それはヨガ初心者や身体が硬い人への対応策として、膝を伸ばすよりも曲げて前屈することでケガのリスクを減らす目的がほとんどだと思います。

膝を伸ばすと必然的に、太ももの裏側やふくらはぎ(ハムストリングやヒラメ筋)などの筋肉の起始と停止が遠ざかり、それらの筋肉がストレッチできるようにセッティングされます。
そこに前屈が加わることで、それらの筋肉のストレッチが増長されることになります。
ところが、日頃、ハムストリングやヒラメ筋を固めているのが習慣になっていると、急なストレッチが負荷となって筋肉を傷めることになります。
だから、膝を曲げることによって、ハムストリングやヒラメ筋の起始と停止を近づけ、負荷の少ないストレッチに移行しようというわけです。

膝を伸ばした前屈のデメリット

膝を伸ばした前屈は、いわゆるアーサナとしての理想形で、「ストレッチが効いている」という達成感も味わえます。

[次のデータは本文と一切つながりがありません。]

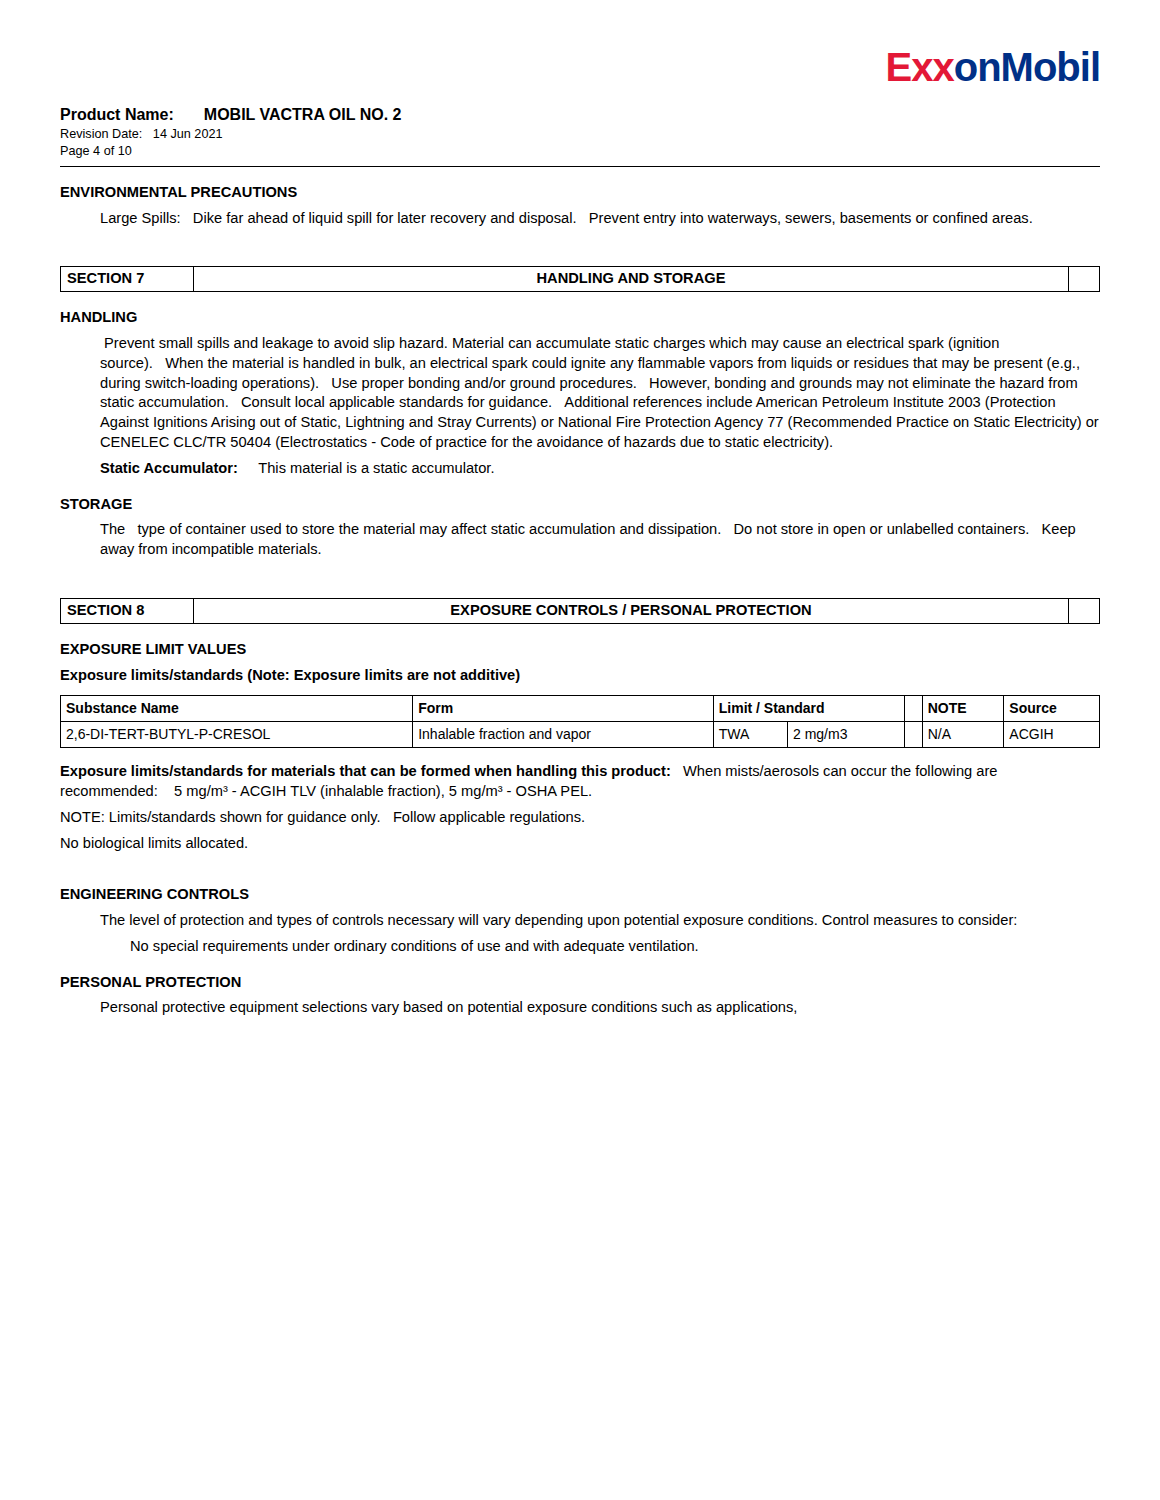ExxonMobil
Product Name: MOBIL VACTRA OIL NO. 2
Revision Date: 14 Jun 2021
Page 4 of 10
ENVIRONMENTAL PRECAUTIONS
Large Spills: Dike far ahead of liquid spill for later recovery and disposal. Prevent entry into waterways, sewers, basements or confined areas.
SECTION 7
HANDLING AND STORAGE
HANDLING
Prevent small spills and leakage to avoid slip hazard. Material can accumulate static charges which may cause an electrical spark (ignition source). When the material is handled in bulk, an electrical spark could ignite any flammable vapors from liquids or residues that may be present (e.g., during switch-loading operations). Use proper bonding and/or ground procedures. However, bonding and grounds may not eliminate the hazard from static accumulation. Consult local applicable standards for guidance. Additional references include American Petroleum Institute 2003 (Protection Against Ignitions Arising out of Static, Lightning and Stray Currents) or National Fire Protection Agency 77 (Recommended Practice on Static Electricity) or CENELEC CLC/TR 50404 (Electrostatics - Code of practice for the avoidance of hazards due to static electricity).
Static Accumulator: This material is a static accumulator.
STORAGE
The type of container used to store the material may affect static accumulation and dissipation. Do not store in open or unlabelled containers. Keep away from incompatible materials.
SECTION 8
EXPOSURE CONTROLS / PERSONAL PROTECTION
EXPOSURE LIMIT VALUES
Exposure limits/standards (Note: Exposure limits are not additive)
| Substance Name | Form | Limit / Standard | | NOTE | Source |
| --- | --- | --- | --- | --- | --- |
| 2,6-DI-TERT-BUTYL-P-CRESOL | Inhalable fraction and vapor | TWA | 2 mg/m3 | | N/A | ACGIH |
Exposure limits/standards for materials that can be formed when handling this product: When mists/aerosols can occur the following are recommended: 5 mg/m³ - ACGIH TLV (inhalable fraction), 5 mg/m³ - OSHA PEL.
NOTE: Limits/standards shown for guidance only. Follow applicable regulations.
No biological limits allocated.
ENGINEERING CONTROLS
The level of protection and types of controls necessary will vary depending upon potential exposure conditions. Control measures to consider:
No special requirements under ordinary conditions of use and with adequate ventilation.
PERSONAL PROTECTION
Personal protective equipment selections vary based on potential exposure conditions such as applications,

その反面、身体の前面や背中などを固めて、ハムストリングやヒラメ筋などの筋肉の一部のみでストレッチを行っています。
それは身体の一部を固めて縮め、他の部分を無理に伸ばすようなもの。
故に、無理に伸ばしたところを傷めやすいです。

さらに、そのように身体の一方を固めて縮めながら前屈しているとき、思考的には前屈している最中を静止した状態と捉えています。
前屈という体勢をひとつの形に当てはめ、全身の関節の自由度を制限してしまうことになるのです。

膝を曲げた前屈は身体が硬い人の救済措置だけではない

膝は股関節や足首と連動しています。
股関節は骨盤を通して脊椎や腕と、足首はかかとや足を構成する足裏のたくさんの関節と連動しています。
膝をわずかに曲げる、あるいは緩めるという行為は、制限されていた全身の関節の自由度を連動的に取り戻すという意味でもあります。

そうすると、それまで固めていた背中が伸びきます。
お腹や太ももの前側などの力も抜けてくることでしょう。
つまり、ハムストリングやヒラメ筋などの一部ではなく、身体の前面も背面も長く使える、全身のストレッチになり得るのです。

前屈し続けると考えることで固めることを防ぐ

さて、いくら全身でストレッチをしようとして膝を曲げたとしても、前屈を静止した状態と考えてしまうと、その形に身体を当てはめようとして、途端に身体の前面に力が入ります。
そこで、「前屈をし続ける」というように、ひとつの体勢にあっても何度も動作をしていると思ってみてください。
さらに「股関節は天井に向い続ける」「頭は床の方に向い続ける」など、具体的な動作の指示を頭の中で唱えてみるのもいいと思います。
身体の前面も背面も、勝手に伸びてくれることでしょう。

おわりに

膝を曲げる前屈は、一部を固めて、他の部分をギリギリまで伸ばすことで達成感を得ていたのに対し、身体の上から下まで万遍なく伸ばすので、ストレッチ感が物足りないと感じるかもしれません。
でも、それはその人がそう感じていることであって、身体の中でストレッチは実際に起こっています。
膝を伸ばした前屈で痛みや違和感を感じるなら、敢えて膝を曲げて全身をストレッチする選択肢もあることを覚えておくのもいいでしょう。